**** Provided records ****
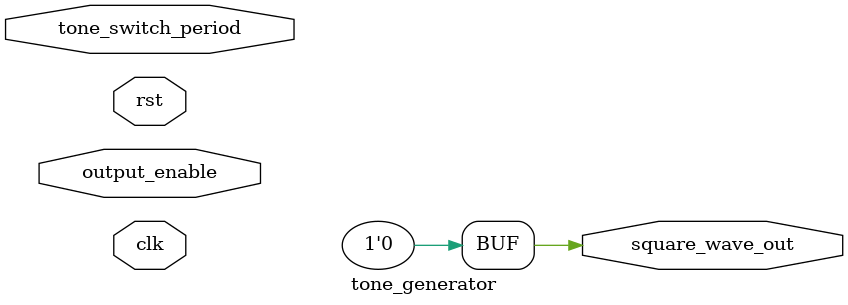
<source format=v>
module tone_generator (
    input output_enable,
    input [23:0] tone_switch_period, 
    input clk,
    input rst,
    output square_wave_out
);
    // Remove this line after copying your tone_generator implementation from lab 2
    assign square_wave_out = 1'b0;
endmodule

</source>
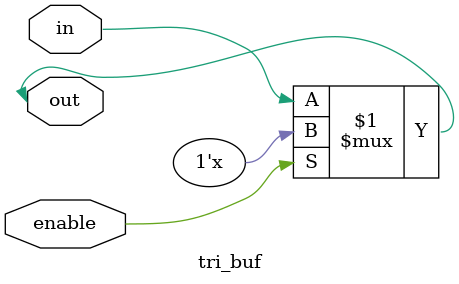
<source format=v>
/*
* top.v 
*
* SW1
*
*
*/



module top(SW0,SW1,SW2,SW3,ARDUINO_RESET,LED7,LED6,LED5,LED4,LED3,LED2,LED1,LED0,DIR_UP,DIR_DOWN,DIR_LEFT);

input  SW0; //SDA
output SW1; //SDA_tri
input  SW2; //SCL
input  SW3; //RESETN
output ARDUINO_RESET;
//wire SDA_aux;
output reg LED7,LED6,LED5,LED4,LED3,LED2,LED1,LED0;
input DIR_UP, DIR_DOWN, DIR_LEFT;

assign ARDUINO_RESET = 0;

wire SDA_out;

wire [7:0] aux1;
wire [7:0] aux2;
wire [7:0] aux3;
wire [7:0] aux4;

tri_buf tri_buf1(.in(SDA_out),.enable(SDA_out),.out(SW1));

I2C my_I2C(.SDA(SW0),.SDAout(SDA_out),.SCL(SW2),.RSTN(SW3),.aux1(aux1),.aux2(aux2),.aux3(aux3),.aux4(aux4));

/*
* ONLY FOR DEBUG
*/
always @(*)
begin
    if(DIR_UP) begin
        LED0 = aux2[0];
        LED1 = aux2[1];
        LED2 = aux2[2];
        LED3 = aux2[3];
        LED4 = aux2[4];
        LED5 = aux2[5];
        LED6 = aux2[6];
        LED7 = aux2[7];
    end else if (DIR_DOWN) begin
        LED0 = aux3[0];
        LED1 = aux3[1];
        LED2 = aux3[2];
        LED3 = aux3[3];
        LED4 = aux3[4];
        LED5 = aux3[5];
        LED6 = aux3[6];
        LED7 = aux3[7];
    end else if (DIR_LEFT) begin 
        LED0 = aux4[0];
        LED1 = aux4[1];
        LED2 = aux4[2];
        LED3 = aux4[3];
        LED4 = aux4[4];
        LED5 = aux4[5];
        LED6 = aux4[6];
        LED7 = aux4[7];
    end else begin
        LED0 = aux1[0];
        LED1 = aux1[1];
        LED2 = aux1[2];
        LED3 = aux1[3];
        LED4 = aux1[4];
        LED5 = aux1[5];
        LED6 = aux1[6];
        LED7 = aux1[7];
    end

end

endmodule


/*
*                 enable        _____
*               |\|            |     |
*       in _____| \____ out ___|GPIO |
*               | /            |     |
*               |/          <--|_____|
*                               
*/

module tri_buf(in,enable,out);
input in, enable;
inout out;

//enable == 1 then GPIO is input
//enable == 0 then GPIO is output
 
assign out = enable ? 1'bz : in; 

endmodule

</source>
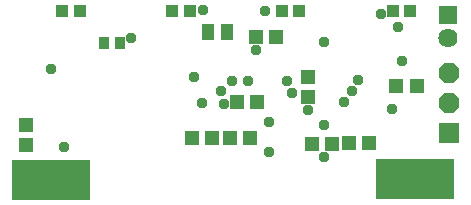
<source format=gbr>
G04 EAGLE Gerber RS-274X export*
G75*
%MOMM*%
%FSLAX34Y34*%
%LPD*%
%INSoldermask Bottom*%
%IPPOS*%
%AMOC8*
5,1,8,0,0,1.08239X$1,22.5*%
G01*
%ADD10R,1.303200X1.203200*%
%ADD11R,1.003200X1.003200*%
%ADD12R,1.203200X1.303200*%
%ADD13R,1.727200X1.727200*%
%ADD14P,1.869504X8X112.500000*%
%ADD15R,6.654800X3.454400*%
%ADD16R,0.903200X1.103200*%
%ADD17R,1.625600X1.625600*%
%ADD18C,1.625600*%
%ADD19R,1.003200X1.403200*%
%ADD20C,0.959600*%


D10*
X22400Y56500D03*
X22400Y73500D03*
D11*
X332500Y170000D03*
X347500Y170000D03*
X238500Y170000D03*
X253500Y170000D03*
X145500Y170000D03*
X160500Y170000D03*
X52500Y170000D03*
X67500Y170000D03*
D12*
X352700Y106800D03*
X335700Y106800D03*
X280900Y57300D03*
X263900Y57300D03*
X217000Y147700D03*
X234000Y147700D03*
X194400Y62200D03*
X211400Y62200D03*
X162400Y62500D03*
X179400Y62500D03*
D13*
X379800Y67200D03*
D14*
X379800Y92600D03*
X379800Y118000D03*
D15*
X351800Y28100D03*
X42800Y27300D03*
D10*
X261000Y114500D03*
X261000Y97500D03*
D12*
X312500Y58000D03*
X295500Y58000D03*
X200500Y93000D03*
X217500Y93000D03*
D16*
X88500Y143000D03*
X101500Y143000D03*
D17*
X379000Y167000D03*
D18*
X379000Y147000D03*
D19*
X192000Y152000D03*
X176000Y152000D03*
D20*
X111000Y146912D03*
X54000Y55000D03*
X164000Y114000D03*
X43000Y121000D03*
X196500Y110500D03*
X228000Y76000D03*
X332000Y87000D03*
X217000Y137000D03*
X210000Y111000D03*
X247000Y101000D03*
X298000Y102000D03*
X228000Y51000D03*
X274000Y74000D03*
X261000Y86000D03*
X337000Y157000D03*
X323000Y168000D03*
X172000Y171000D03*
X224000Y170424D03*
X340000Y128000D03*
X190000Y91000D03*
X303000Y112000D03*
X274000Y144000D03*
X243000Y111000D03*
X171000Y92000D03*
X274000Y46506D03*
X291000Y93000D03*
X187000Y102000D03*
M02*

</source>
****
▸ **What to work on**
For this exercise, retype the data above exactly and skip every image.

▸ **Output for this exercise**
<source format=v>
module tone_generator (
    input output_enable,
    input [23:0] tone_switch_period, 
    input clk,
    input rst,
    output square_wave_out
);
    // Remove this line after copying your tone_generator implementation from lab 2
    assign square_wave_out = 1'b0;
endmodule

</source>
<source format=v>
/*
* top.v 
*
* SW1
*
*
*/



module top(SW0,SW1,SW2,SW3,ARDUINO_RESET,LED7,LED6,LED5,LED4,LED3,LED2,LED1,LED0,DIR_UP,DIR_DOWN,DIR_LEFT);

input  SW0; //SDA
output SW1; //SDA_tri
input  SW2; //SCL
input  SW3; //RESETN
output ARDUINO_RESET;
//wire SDA_aux;
output reg LED7,LED6,LED5,LED4,LED3,LED2,LED1,LED0;
input DIR_UP, DIR_DOWN, DIR_LEFT;

assign ARDUINO_RESET = 0;

wire SDA_out;

wire [7:0] aux1;
wire [7:0] aux2;
wire [7:0] aux3;
wire [7:0] aux4;

tri_buf tri_buf1(.in(SDA_out),.enable(SDA_out),.out(SW1));

I2C my_I2C(.SDA(SW0),.SDAout(SDA_out),.SCL(SW2),.RSTN(SW3),.aux1(aux1),.aux2(aux2),.aux3(aux3),.aux4(aux4));

/*
* ONLY FOR DEBUG
*/
always @(*)
begin
    if(DIR_UP) begin
        LED0 = aux2[0];
        LED1 = aux2[1];
        LED2 = aux2[2];
        LED3 = aux2[3];
        LED4 = aux2[4];
        LED5 = aux2[5];
        LED6 = aux2[6];
        LED7 = aux2[7];
    end else if (DIR_DOWN) begin
        LED0 = aux3[0];
        LED1 = aux3[1];
        LED2 = aux3[2];
        LED3 = aux3[3];
        LED4 = aux3[4];
        LED5 = aux3[5];
        LED6 = aux3[6];
        LED7 = aux3[7];
    end else if (DIR_LEFT) begin 
        LED0 = aux4[0];
        LED1 = aux4[1];
        LED2 = aux4[2];
        LED3 = aux4[3];
        LED4 = aux4[4];
        LED5 = aux4[5];
        LED6 = aux4[6];
        LED7 = aux4[7];
    end else begin
        LED0 = aux1[0];
        LED1 = aux1[1];
        LED2 = aux1[2];
        LED3 = aux1[3];
        LED4 = aux1[4];
        LED5 = aux1[5];
        LED6 = aux1[6];
        LED7 = aux1[7];
    end

end

endmodule


/*
*                 enable        _____
*               |\|            |     |
*       in _____| \____ out ___|GPIO |
*               | /            |     |
*               |/          <--|_____|
*                               
*/

module tri_buf(in,enable,out);
input in, enable;
inout out;

//enable == 1 then GPIO is input
//enable == 0 then GPIO is output
 
assign out = enable ? 1'bz : in; 

endmodule

</source>
<source format=gbr>
G04 EAGLE Gerber RS-274X export*
G75*
%MOMM*%
%FSLAX34Y34*%
%LPD*%
%INSoldermask Bottom*%
%IPPOS*%
%AMOC8*
5,1,8,0,0,1.08239X$1,22.5*%
G01*
%ADD10R,1.303200X1.203200*%
%ADD11R,1.003200X1.003200*%
%ADD12R,1.203200X1.303200*%
%ADD13R,1.727200X1.727200*%
%ADD14P,1.869504X8X112.500000*%
%ADD15R,6.654800X3.454400*%
%ADD16R,0.903200X1.103200*%
%ADD17R,1.625600X1.625600*%
%ADD18C,1.625600*%
%ADD19R,1.003200X1.403200*%
%ADD20C,0.959600*%


D10*
X22400Y56500D03*
X22400Y73500D03*
D11*
X332500Y170000D03*
X347500Y170000D03*
X238500Y170000D03*
X253500Y170000D03*
X145500Y170000D03*
X160500Y170000D03*
X52500Y170000D03*
X67500Y170000D03*
D12*
X352700Y106800D03*
X335700Y106800D03*
X280900Y57300D03*
X263900Y57300D03*
X217000Y147700D03*
X234000Y147700D03*
X194400Y62200D03*
X211400Y62200D03*
X162400Y62500D03*
X179400Y62500D03*
D13*
X379800Y67200D03*
D14*
X379800Y92600D03*
X379800Y118000D03*
D15*
X351800Y28100D03*
X42800Y27300D03*
D10*
X261000Y114500D03*
X261000Y97500D03*
D12*
X312500Y58000D03*
X295500Y58000D03*
X200500Y93000D03*
X217500Y93000D03*
D16*
X88500Y143000D03*
X101500Y143000D03*
D17*
X379000Y167000D03*
D18*
X379000Y147000D03*
D19*
X192000Y152000D03*
X176000Y152000D03*
D20*
X111000Y146912D03*
X54000Y55000D03*
X164000Y114000D03*
X43000Y121000D03*
X196500Y110500D03*
X228000Y76000D03*
X332000Y87000D03*
X217000Y137000D03*
X210000Y111000D03*
X247000Y101000D03*
X298000Y102000D03*
X228000Y51000D03*
X274000Y74000D03*
X261000Y86000D03*
X337000Y157000D03*
X323000Y168000D03*
X172000Y171000D03*
X224000Y170424D03*
X340000Y128000D03*
X190000Y91000D03*
X303000Y112000D03*
X274000Y144000D03*
X243000Y111000D03*
X171000Y92000D03*
X274000Y46506D03*
X291000Y93000D03*
X187000Y102000D03*
M02*

</source>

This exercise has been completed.